● **TEXTE À EXAMINER**
>>>>>
Puis, et sans que le patronat ne l’ait demandé explicitement, voici 10 années, Strauss Kahn (ministre des finances de Jospin) décide de supprimer la part des salaires du calcul de la TP : il ne restait plus au patronat qu’à demander la suppression la part des investissements…au motif que la TP était un frein aux investissements en France. Cet argument est purement fallacieux….quand on sait que la France est le 2nd pays (après le Royaume Uni) pour les investissements étrangers en Europe : le choix d’investir dépend plus de la qualité de la formation de la main d’œuvre, des infrastructures disponibles (train, route, avion, téléphonie) et de l’accueil de l’environnement, plus que de l’imposition, toutes les études, y compris patronales, le démontrent.
<<<<<
● **DONNÉES FOURNIES**
>>>>>
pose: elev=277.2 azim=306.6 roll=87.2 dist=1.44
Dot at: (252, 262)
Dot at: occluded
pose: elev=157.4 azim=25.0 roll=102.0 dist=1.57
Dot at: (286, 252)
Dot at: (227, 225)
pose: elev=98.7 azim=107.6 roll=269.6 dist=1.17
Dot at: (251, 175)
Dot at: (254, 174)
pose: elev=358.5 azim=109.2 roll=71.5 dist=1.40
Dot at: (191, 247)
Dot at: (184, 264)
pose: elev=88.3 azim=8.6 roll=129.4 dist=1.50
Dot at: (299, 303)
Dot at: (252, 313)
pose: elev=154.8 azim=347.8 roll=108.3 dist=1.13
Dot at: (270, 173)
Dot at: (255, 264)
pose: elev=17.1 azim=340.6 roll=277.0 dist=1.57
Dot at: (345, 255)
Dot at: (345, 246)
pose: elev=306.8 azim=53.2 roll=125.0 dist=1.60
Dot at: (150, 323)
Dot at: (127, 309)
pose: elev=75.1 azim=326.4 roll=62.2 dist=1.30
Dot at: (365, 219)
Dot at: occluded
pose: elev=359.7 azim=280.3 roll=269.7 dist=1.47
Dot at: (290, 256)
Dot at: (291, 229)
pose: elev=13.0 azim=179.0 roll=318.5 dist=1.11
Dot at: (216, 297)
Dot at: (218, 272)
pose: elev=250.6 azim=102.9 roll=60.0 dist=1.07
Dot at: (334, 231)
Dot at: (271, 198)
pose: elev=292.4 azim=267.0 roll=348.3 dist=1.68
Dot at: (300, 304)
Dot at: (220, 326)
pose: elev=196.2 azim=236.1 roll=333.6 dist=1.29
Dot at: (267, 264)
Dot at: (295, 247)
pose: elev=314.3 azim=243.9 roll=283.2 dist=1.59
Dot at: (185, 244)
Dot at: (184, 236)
<<<<<
● **À COMPLÉTER**
(a) Recopiez, dans le texte à examiner, tout ce qui va de « Puis, et sans » jusqu'à « patronales, le démontrent. ».
(b) Répondez à ces questions d'après le texte à examiner :
(i) Qui a décidé de supprimer la part des salaires du calcul de la TP ?
(ii) Il y a combien d'années cette décision a-t-elle été prise ?
(iii) Quel pays passe avant la France pour les investissements étrangers en Europe ?

● **LISTE DES RÉPONSES**
(a)
Puis, et sans que le patronat ne l’ait demandé explicitement, voici 10 années, Strauss Kahn (ministre des finances de Jospin) décide de supprimer la part des salaires du calcul de la TP : il ne restait plus au patronat qu’à demander la suppression la part des investissements…au motif que la TP était un frein aux investissements en France. Cet argument est purement fallacieux….quand on sait que la France est le 2nd pays (après le Royaume Uni) pour les investissements étrangers en Europe : le choix d’investir dépend plus de la qualité de la formation de la main d’œuvre, des infrastructures disponibles (train, route, avion, téléphonie) et de l’accueil de l’environnement, plus que de l’imposition, toutes les études, y compris patronales, le démontrent.

(b)
(i) Strauss Kahn, ministre des finances de Jospin.
(ii) 10 années.
(iii) Le Royaume Uni.